A key question for state leaders has been how to calculate whether schools have improved over the past few years in the absence of consecutive years of assessment data. Most states consider test score trends over multiple years as part of their accountability systems.

The guidance suggests states could replace the growth measure with a different indicator — like achievement gaps — but experts say such a change could significantly alter which schools are identified for improvement.

Growth is currently “by far the best” measure for differentiating between schools, said Cory Koedel, an economics and public policy professor at the University of Missouri–Columbia and an expert on growth measures. “I can’t even name what a plausible back-up plan would be,” he said.

Chris Janzer, the assistant director of accountability at the Michigan Department of Education, added that there’s no guarantee state testing will run smoothly this year.

“We don’t know what test participation is going to look like this coming spring, especially with Omicron raging now,” he said. “Will we have another wave in the spring that causes more school disruptions?”

For 2021 testing, the department waived the requirement that states assess 95 percent of their students. But if schools fall short of that percentage in 2022, it’s possible they would be identified as low-performing based on participation rates alone, said Janzer, whose state saw 70 percent participation last year.

Oklahoma had an overall participation rate of over 90 percent last spring, Cammack said, but in some districts, only about 30 percent of students took state tests, despite an assessment window that was three weeks longer than normal and included extended hours and Saturday sessions.

‘Meet the moment’

Stanford University scholar Linda Darling-Hammond, who serves as president of the California State Board of Education, acknowledged that 2022 probably won’t be a “neat and tidy year” in the realm of testing and accountability.

But she is among those who see the guidance as a way to “lay a path toward reauthorization” of ESSA. The department, she said, is sending the message that accountability is important, but that states should also “meet the moment” and consider changes that allow more room for other measures of student achievement and school performance.

Bell-Ellwanger, with the Data Quality Campaign, said the guidance presents an opportunity to add criteria that some say is lacking from many state report cards — such as more data on what students do after high school.

In December, her organization and Chiefs for Change, a network of district leaders, issued a report arguing that K-12 leaders could better prepare students for college and the workplace if data on college enrollment, jobs and other postsecondary trends were more accessible.

“As states signal that they are moving forward with recovery,” she said, “understanding college and career pathways and the economic mobility of students is important.”

The department’s guidance notes that states could also consider adding “opportunity to learn” standards — such as the extent to which students have access to qualified educators and a high-quality curriculum.

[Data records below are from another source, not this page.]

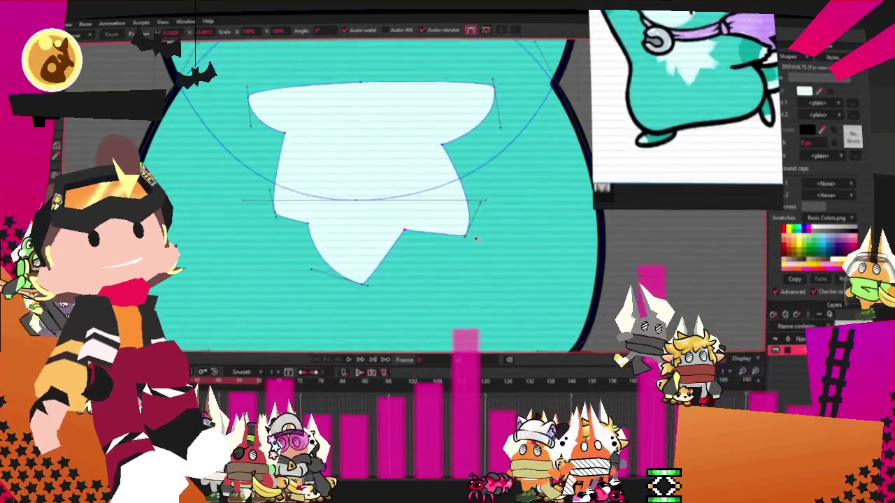
drag(467, 235, 448, 241)
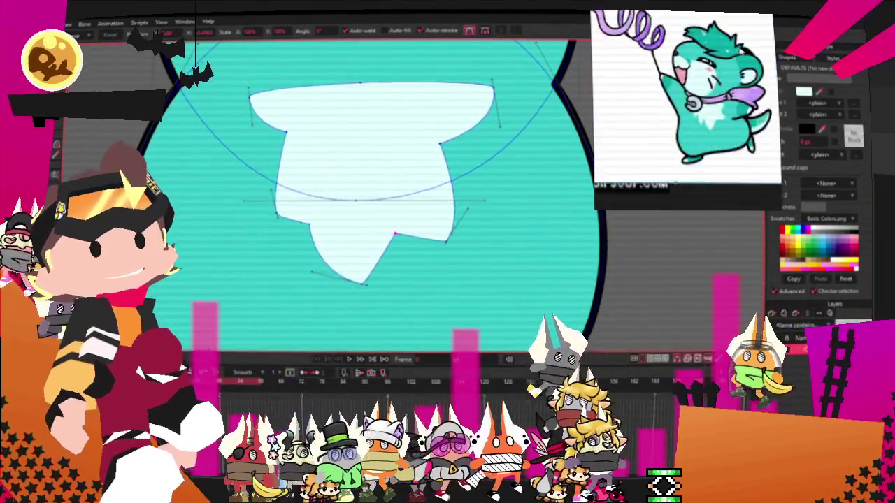
scroll(263, 95, down, 1)
scroll(419, 140, down, 2)
scroll(454, 153, down, 2)
scroll(473, 150, up, 4)
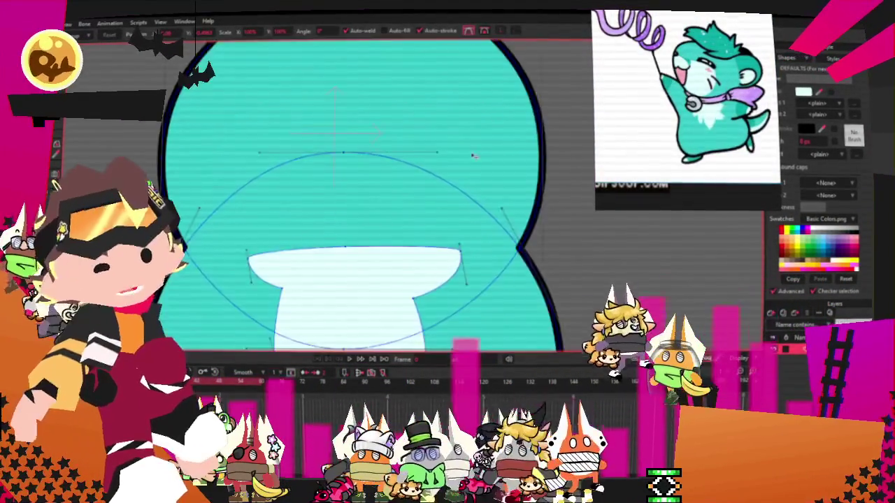
scroll(473, 149, down, 2)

A recent report from FutureEd, a think tank at Georgetown University, highlighted growing efforts to rate schools on questions of equity, which could range from whether students have access to advanced courses or even if schools have Black and Hispanic mental health providers on staff.

But the report noted that some measures might not be statistically valid and reliable enough for an accountability system that determines consequences for schools.

“They need to be predictive,” said Thomas Toch, the director of FutureEd and co-author of the report. “They need to confidently signal how students are likely to perform in school and beyond.”

But he added that just reporting data on some of those goals is still useful for the public even if they aren’t used to identify schools for accountability. The department’s guidance takes this “cautious stance,” he said. “Transparency has the power to focus educators’ and others’ efforts, even when they don’t face direct consequences for the information that’s collected.”